Work order. Find the number of lines containing the string "Missenden" in the data. Answer with the number by itself.

--- Information supplied Enclosed Below ---

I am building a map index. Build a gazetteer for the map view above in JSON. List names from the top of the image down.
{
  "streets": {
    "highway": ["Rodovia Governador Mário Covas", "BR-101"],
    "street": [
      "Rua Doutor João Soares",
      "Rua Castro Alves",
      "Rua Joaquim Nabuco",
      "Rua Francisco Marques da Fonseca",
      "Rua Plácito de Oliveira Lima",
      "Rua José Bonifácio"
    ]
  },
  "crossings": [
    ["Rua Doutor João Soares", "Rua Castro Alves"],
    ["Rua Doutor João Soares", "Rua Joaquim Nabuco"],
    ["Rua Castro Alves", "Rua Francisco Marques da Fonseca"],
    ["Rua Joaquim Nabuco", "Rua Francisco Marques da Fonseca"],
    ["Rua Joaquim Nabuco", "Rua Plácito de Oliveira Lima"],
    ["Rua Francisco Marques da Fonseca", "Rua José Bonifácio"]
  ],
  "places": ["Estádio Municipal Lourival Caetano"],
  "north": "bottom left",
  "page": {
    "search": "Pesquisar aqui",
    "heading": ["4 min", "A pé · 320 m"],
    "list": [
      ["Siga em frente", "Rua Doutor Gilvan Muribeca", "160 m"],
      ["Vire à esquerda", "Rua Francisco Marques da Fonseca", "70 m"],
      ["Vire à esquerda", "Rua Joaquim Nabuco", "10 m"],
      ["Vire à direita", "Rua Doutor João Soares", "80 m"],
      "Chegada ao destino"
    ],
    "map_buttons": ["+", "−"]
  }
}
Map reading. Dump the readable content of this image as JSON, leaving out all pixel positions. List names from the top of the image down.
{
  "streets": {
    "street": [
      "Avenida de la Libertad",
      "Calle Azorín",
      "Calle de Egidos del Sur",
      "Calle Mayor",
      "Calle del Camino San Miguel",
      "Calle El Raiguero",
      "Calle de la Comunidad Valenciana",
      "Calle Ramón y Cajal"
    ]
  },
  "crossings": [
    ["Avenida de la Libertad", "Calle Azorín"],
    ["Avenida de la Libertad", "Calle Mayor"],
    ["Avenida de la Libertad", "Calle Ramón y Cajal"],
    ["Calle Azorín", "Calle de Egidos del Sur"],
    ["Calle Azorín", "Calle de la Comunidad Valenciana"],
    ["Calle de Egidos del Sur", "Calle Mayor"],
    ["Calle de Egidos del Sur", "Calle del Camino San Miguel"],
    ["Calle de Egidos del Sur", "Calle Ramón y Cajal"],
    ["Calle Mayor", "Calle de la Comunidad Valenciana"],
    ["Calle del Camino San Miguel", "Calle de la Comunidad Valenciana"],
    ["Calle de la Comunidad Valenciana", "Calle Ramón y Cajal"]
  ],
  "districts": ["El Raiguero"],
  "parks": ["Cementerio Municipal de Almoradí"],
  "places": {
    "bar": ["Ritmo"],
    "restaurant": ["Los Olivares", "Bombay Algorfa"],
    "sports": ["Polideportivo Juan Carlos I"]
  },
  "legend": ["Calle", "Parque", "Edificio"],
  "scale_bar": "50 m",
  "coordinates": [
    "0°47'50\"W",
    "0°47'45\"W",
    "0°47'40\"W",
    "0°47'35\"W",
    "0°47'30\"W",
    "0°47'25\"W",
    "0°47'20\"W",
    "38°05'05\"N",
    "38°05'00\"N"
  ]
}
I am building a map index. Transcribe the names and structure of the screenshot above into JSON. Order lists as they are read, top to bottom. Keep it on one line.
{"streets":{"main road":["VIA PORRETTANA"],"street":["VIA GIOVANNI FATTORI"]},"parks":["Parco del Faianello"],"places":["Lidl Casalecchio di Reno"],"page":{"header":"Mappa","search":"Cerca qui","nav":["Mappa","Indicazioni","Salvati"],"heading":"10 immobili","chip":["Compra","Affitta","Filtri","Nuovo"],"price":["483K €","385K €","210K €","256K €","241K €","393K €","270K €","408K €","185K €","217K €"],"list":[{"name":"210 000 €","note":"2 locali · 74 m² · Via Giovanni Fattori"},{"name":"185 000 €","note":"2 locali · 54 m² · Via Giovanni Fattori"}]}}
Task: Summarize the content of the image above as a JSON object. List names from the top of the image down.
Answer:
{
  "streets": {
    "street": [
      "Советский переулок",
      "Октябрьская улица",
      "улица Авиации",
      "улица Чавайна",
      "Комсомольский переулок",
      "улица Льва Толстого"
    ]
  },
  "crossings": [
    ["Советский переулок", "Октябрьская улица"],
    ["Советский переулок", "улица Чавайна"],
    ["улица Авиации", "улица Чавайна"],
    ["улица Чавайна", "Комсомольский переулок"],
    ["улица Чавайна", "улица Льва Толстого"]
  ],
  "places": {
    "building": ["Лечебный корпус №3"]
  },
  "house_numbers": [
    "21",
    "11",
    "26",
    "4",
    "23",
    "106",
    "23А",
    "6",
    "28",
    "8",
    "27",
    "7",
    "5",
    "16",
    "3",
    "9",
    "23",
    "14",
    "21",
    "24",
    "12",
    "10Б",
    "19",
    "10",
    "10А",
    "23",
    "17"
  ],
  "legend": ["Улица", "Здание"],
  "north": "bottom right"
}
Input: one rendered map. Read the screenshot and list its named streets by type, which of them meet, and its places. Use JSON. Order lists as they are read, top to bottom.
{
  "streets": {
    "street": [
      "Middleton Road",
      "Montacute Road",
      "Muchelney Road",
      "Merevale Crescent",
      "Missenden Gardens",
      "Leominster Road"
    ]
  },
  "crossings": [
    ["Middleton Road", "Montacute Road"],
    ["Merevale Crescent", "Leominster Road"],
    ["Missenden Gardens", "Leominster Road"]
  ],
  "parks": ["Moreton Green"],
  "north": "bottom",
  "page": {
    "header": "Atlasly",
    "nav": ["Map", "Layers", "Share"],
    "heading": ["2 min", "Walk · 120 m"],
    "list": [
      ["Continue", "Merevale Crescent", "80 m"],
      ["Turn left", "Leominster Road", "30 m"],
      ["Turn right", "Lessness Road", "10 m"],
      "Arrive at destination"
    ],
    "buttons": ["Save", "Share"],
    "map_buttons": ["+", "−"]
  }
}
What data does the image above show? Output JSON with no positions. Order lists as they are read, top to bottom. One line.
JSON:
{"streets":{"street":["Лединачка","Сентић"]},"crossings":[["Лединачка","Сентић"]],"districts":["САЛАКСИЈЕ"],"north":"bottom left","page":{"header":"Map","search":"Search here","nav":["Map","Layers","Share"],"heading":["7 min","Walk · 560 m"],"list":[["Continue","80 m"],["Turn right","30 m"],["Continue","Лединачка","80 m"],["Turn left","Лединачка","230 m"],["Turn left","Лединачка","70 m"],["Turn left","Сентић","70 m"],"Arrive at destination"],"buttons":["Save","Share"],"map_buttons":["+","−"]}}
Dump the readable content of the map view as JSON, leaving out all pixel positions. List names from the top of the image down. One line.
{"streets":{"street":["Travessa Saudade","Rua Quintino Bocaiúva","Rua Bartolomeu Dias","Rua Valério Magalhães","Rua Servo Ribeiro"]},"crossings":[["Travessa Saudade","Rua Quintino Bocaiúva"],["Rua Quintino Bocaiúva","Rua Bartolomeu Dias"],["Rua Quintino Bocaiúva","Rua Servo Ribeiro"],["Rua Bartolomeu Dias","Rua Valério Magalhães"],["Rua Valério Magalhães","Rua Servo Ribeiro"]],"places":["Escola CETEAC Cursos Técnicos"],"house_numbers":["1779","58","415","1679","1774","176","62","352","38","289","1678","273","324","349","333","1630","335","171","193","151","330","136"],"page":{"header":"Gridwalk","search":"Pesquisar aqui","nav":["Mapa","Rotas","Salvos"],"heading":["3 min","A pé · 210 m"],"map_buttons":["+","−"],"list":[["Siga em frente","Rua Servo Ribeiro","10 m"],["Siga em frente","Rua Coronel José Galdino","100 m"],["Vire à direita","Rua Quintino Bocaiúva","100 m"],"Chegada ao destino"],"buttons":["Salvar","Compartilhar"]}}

--- End of Enclosed Information supplied ---

Task response. 2